▸ **Tarea 1**: En el texto sobre los dibujos animados, ¿qué le sucede a David el gnomo al final de la serie?
▸ **Tarea 2**: Reproduzca del texto sobre los dibujos animados el fragmento que empieza con las palabras que contienen "Haciendo un gran" y concluye con "nada de nada.".

▸ **Texto proporcionado**:
────────────────────────────────────────

Haciendo un gran ejercicio de memoria sobre los dibujos y series de mi niñez, y viendo lo que se televisa hoy en día, he llegado a una conclusión: Lo que se hace ahora apesta. Sé que es muy fácil condenarlos desde la subjetividad de los buenos recuerdos que guardo de mi niñez frente a la caja tonta, pero verdaderamente, por mucha objetividad que intente poner al ver dibujos con mi primo pequeño, no les encuentro gracia, ni encanto, ni nada de nada.
Cuando pienso en dibujos animados para niños, me vienen a la cabeza todos aquellos que, aunque podían pecar de ser demasiado ñoños (como Heidi o Calimero), eran bonitos, agradables, amables, y sobre todo transmitían valores. Pienso en La abeja Maya que “fue famosa en el lugar por su alegría y su bondad”, puesto que, al igual que Los osos amorosos o Delfi, iba haciendo el bien por el mundo, y la comparo con las machangadas japonesas de bajo presupuesto y mucho efecto especial que atiborran la parrilla televisiva, y claro... me deprimo.
Yo me críe con series de toda índole. Por un lado teníamos aquellas que inculcaban respeto y amor hacia la naturaleza, como Mofli el koala o el máximo exponente en esta tendencia que fue David el gnomo: un amable ser que habitaba en el bosque velando por conservar la naturaleza, y que nos dio a todos una lección al morir al final de la serie por culpa de los desastres ecológicos provocados por el hombre. Por otro lado, había series divertidas y amenas a la vez que muy educativas, como todas las de de “Érase una vez…”, que eran sencillamente magistrales y de lo mejor que se ha hecho en el campo de la animación. Es más, la biología que recuerdo la sé básicamente a raíz de Érase una vez el cuerpo humano. Siguiendo con esa abandonada tradición de enseñar a través de los dibujos animados, hubo una época en la que se puso de moda adaptar clásicos de la literatura con bastante fidelidad (obviando el hecho de que los protagonizaran animales parlantes), dando lugar a series como “La vuelta al mundo en 80 días”, “Los mosqueperros” o “Los músicos de Bremen”, más conocidos como Los Trotamúsicos. Asimimo, recuerdo con especial cariño esas series que, sin tantas pretensiones instructoras, eran muy recomendables y resultaban fascinantes por los escenarios en que se desarrollaban; enmarcándose aquí el fantástico universo de setas habitadas de Los Pitufos, el divertido fondo marino de Los Snorkles, el mundo futurista de Los Supersónicos, y el antónimo de éstos en Los Picapiedra, cuyo punto fuerte eran los disparatados inventos modernos fabricados de modo rudimentario.

────────────────────────────────────────

▸ **Datos proporcionados**:

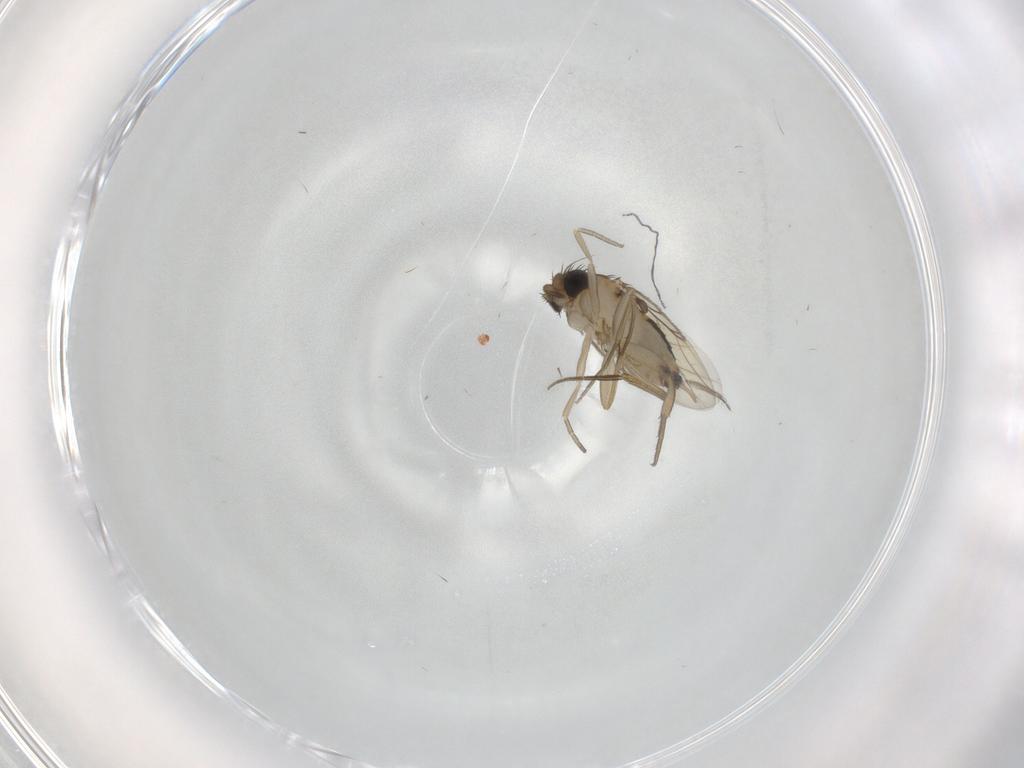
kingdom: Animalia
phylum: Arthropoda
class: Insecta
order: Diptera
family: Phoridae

────────────────────────────────────────

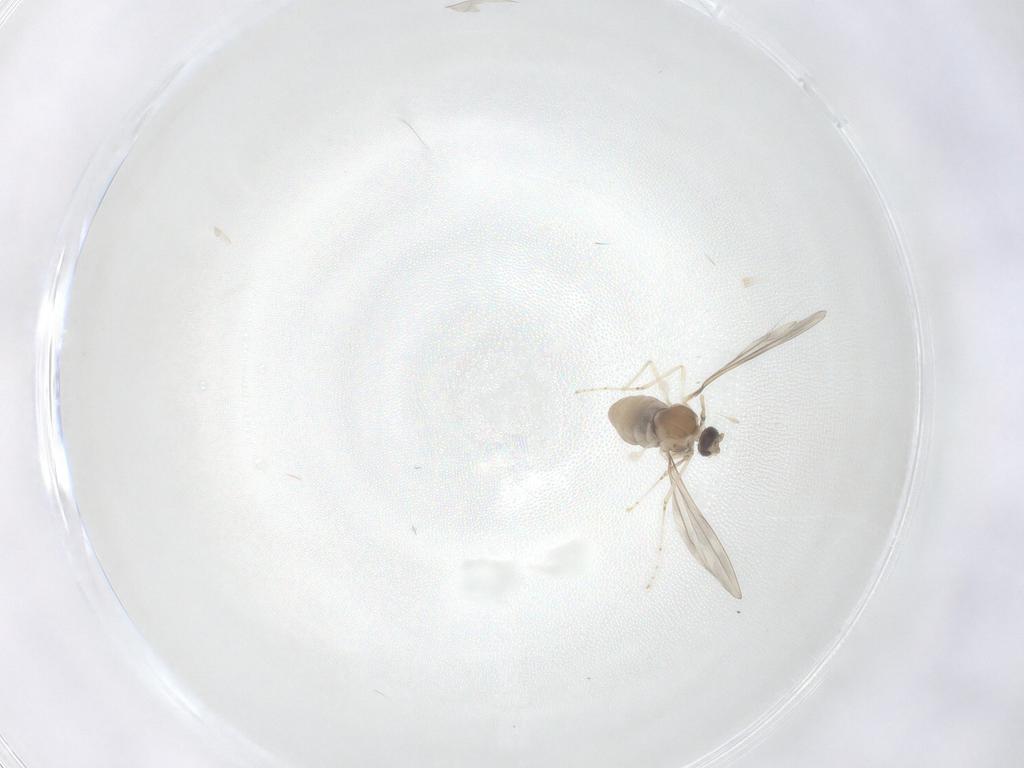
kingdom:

────────────────────────────────────────

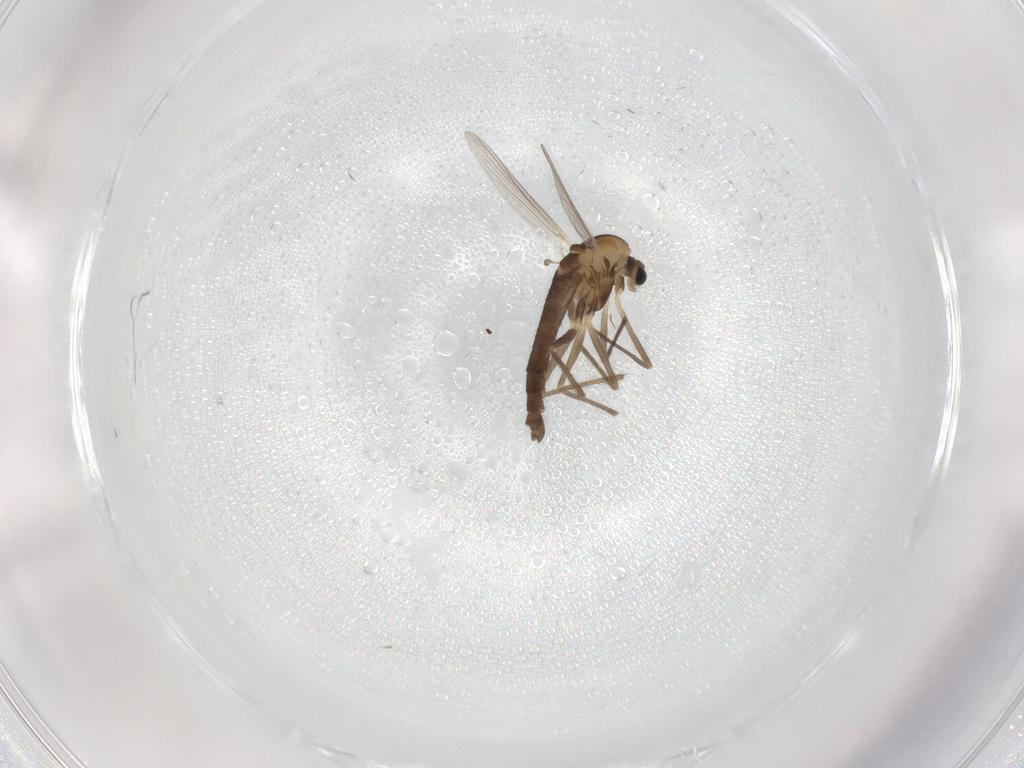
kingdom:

────────────────────────────────────────

▸ **Respuesta 1**: Muere por culpa de los desastres ecológicos provocados por el hombre.

▸ **Respuesta 2**:
Haciendo un gran ejercicio de memoria sobre los dibujos y series de mi niñez, y viendo lo que se televisa hoy en día, he llegado a una conclusión: Lo que se hace ahora apesta. Sé que es muy fácil condenarlos desde la subjetividad de los buenos recuerdos que guardo de mi niñez frente a la caja tonta, pero verdaderamente, por mucha objetividad que intente poner al ver dibujos con mi primo pequeño, no les encuentro gracia, ni encanto, ni nada de nada.